The example of slasher films, earlier, really does illustrate what I mean when I'm saying that lots of violence (even gratuitous violence) isn't going to necessarily mean that a story will be bad. (Though, this could spiral into a much deeper argument about the artistic merits of that genre.) To some extent, your choice of genre already starts to prepare the audience for a more violent experience. You're preemptively trading shock value for a higher baseline.
The second thing is your character being desensitized to violence. While there is something to be said for getting your audience into your character's head space to the point that they accept it as their own, doing that with desensitization to violence is extraordinarily difficult. (And, really, it's a tricky route to go in general. In most cases, the audience will simply assign whatever dissatisfaction they have onto you or the work, rather than realizing you were being clever.)
So, how do you show someone is desensitized to violence, without trying to simultaneously traumatize your audience? You show the consequences of that desensitization. This can show up in a character's sense of humor, their overall outlook. They may be more clinical about violence, more casual about its consequences (at least, superficially.) They might have an incredibly dark sense of humor, which might not come up most of the time.

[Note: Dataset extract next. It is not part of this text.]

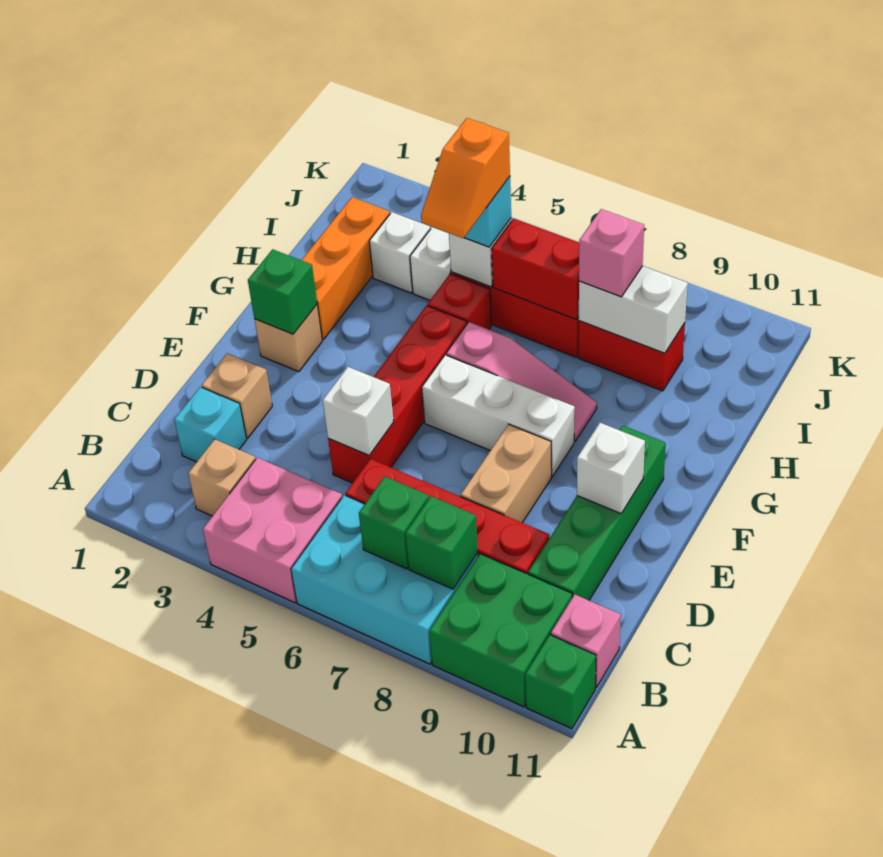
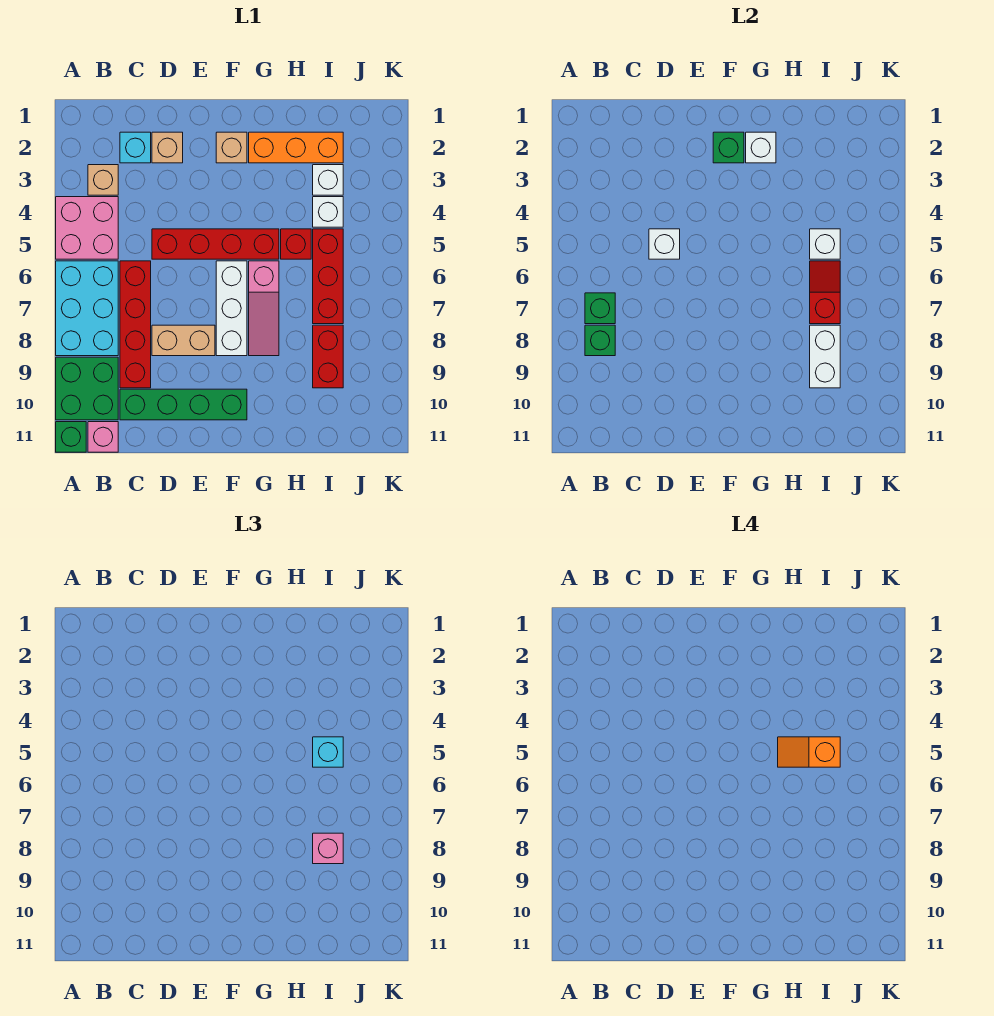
white brick E10 level 2 -> white brick G2 level 2
red brick I6:I7 level 2 -> red slope I6:I7 level 2 top 7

In a larger context, a character who has been desensitized to violence may come across as basically normal, outside of a narrow band where certain concepts don't bother them. This is especially true with a specific brand of military humor, where violence has been rendered mundane for the individual, and the people they interact with on a regular basis.
Now, audience desensitization to violence can create a very weird situation. Where an absence of violence is more unsettling. Not because they're worried about what could happen, but because they're waiting for it all hell to break loose. It's one thing to simply call it, “tension,” but it is a very distinct kind of anxiety you can invoke, if you're careful. In the opening of a story, when the genre is clearly established, I've seen this compared to the ratchets on a roller coaster's first ascent. Everyone knows what they're here for, everyone's here for the ride, click, click... and then the lights go out, and the screaming starts.
I'm trying to make it sound easy, but violence is one of the more challenging things to write. That doesn't mean it's impossible, and you don't need to sit down and carefully sketch out every detail before you get going. The biggest thing to be careful of are that you don't want to overuse it, but you have a lot of flexibility to tell the story you want with the amount of violence you need to communicate that story.
Though, it might take a few tries until you get a tone you're happy with.